Trigger: Tuesday Smillie
Street Transvestites 1973 honors New York City’s vanguard trans-justice organizers: Street Transvestites Action Revolutionaries, abbreviated as STAR. Founded in 1970 by trans-activists Sylvia Rivera and Marsha P. Johnson, STAR was the first trans-justice organization in the United States. The textile work you see here is a recreation of the banner carried by STAR in the 1973 Christopher Street Liberation Day Parade, an annual event which would eventually transform into what is now know as Gay Pride, with considerably less radical politics.

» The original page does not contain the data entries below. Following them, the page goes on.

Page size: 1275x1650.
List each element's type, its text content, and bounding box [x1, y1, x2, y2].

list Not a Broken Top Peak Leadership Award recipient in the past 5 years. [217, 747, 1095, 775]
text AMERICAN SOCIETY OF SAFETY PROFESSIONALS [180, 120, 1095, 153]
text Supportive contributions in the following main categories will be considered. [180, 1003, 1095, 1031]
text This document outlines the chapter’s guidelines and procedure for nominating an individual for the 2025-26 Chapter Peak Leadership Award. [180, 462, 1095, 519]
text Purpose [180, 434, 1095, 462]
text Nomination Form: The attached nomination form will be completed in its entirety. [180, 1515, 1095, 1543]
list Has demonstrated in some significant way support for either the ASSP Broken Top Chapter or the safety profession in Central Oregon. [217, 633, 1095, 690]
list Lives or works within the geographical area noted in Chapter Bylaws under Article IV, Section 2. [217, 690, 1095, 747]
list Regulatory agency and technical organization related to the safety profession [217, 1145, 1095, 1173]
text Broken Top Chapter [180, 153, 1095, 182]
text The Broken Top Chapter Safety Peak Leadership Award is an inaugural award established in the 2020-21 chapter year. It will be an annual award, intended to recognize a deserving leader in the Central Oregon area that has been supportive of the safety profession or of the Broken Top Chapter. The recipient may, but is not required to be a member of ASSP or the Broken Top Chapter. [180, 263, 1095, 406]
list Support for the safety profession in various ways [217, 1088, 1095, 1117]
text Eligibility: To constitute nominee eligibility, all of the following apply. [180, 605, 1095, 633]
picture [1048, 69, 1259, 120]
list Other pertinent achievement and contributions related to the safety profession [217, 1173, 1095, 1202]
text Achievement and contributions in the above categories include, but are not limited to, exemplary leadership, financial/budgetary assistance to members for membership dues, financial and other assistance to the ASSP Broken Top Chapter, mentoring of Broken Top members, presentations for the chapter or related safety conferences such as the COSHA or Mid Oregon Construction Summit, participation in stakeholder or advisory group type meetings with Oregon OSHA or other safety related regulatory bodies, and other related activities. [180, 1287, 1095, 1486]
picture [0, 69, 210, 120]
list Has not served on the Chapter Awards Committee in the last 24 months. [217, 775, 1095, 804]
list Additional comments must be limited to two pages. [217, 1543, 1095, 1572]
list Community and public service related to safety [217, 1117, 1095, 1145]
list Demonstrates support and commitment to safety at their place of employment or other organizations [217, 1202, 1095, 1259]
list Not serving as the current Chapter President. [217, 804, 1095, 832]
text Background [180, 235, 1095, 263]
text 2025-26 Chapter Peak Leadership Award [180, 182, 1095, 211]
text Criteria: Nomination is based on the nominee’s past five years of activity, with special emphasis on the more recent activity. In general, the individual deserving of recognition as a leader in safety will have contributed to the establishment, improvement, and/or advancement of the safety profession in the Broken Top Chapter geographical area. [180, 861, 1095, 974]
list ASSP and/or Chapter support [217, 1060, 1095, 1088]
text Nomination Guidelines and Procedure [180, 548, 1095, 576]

Street Transvestites 1973 portrays STAR’s banner as it was captured in a photograph by Richard Wandel. The banner sags slightly and is rippled with shadows. The shadows consist of scraps of lace enriched with embellishments. Street Transvestites 1973 honors the trans-justice movement’s forbearers, celebrating and holding them up, even in history’s shadow.
The work’s reticulation of the original banner based on an archival document points to the historical erasure of trans-hirstory. Rivera and Johnson are no longer with us. The original banner is long gone. Street Transvestites 1973 attempts to recuperate their vibrant legacy, which until recently has been brushed aside by dominate heternonormative cultural narrative and the assimilationist gay rights movement alike. At the same time Street Transvestites 1973 highlights the loss caused by this hirstorical erasure. For contemporary artists and activist invested in trans-justice, the only record we have of our movement’s forbearers are archival fragments.
A note about terminology: This work documents a hirstory as it was found in the archive. In the 1970s Rivera, Johnson and their peers claimed the term “transvestite,” but as time progresses terminologies evolve. Dear viewer, please do not use the term “transvestite” when discussing transgender or gender non-conforming individuals. This term currently holds significant negative social connotation.Richard Wandel’s photograph of STAR marching in the Christopher Street Liberation Day Parade can be found in the exhibition catalog.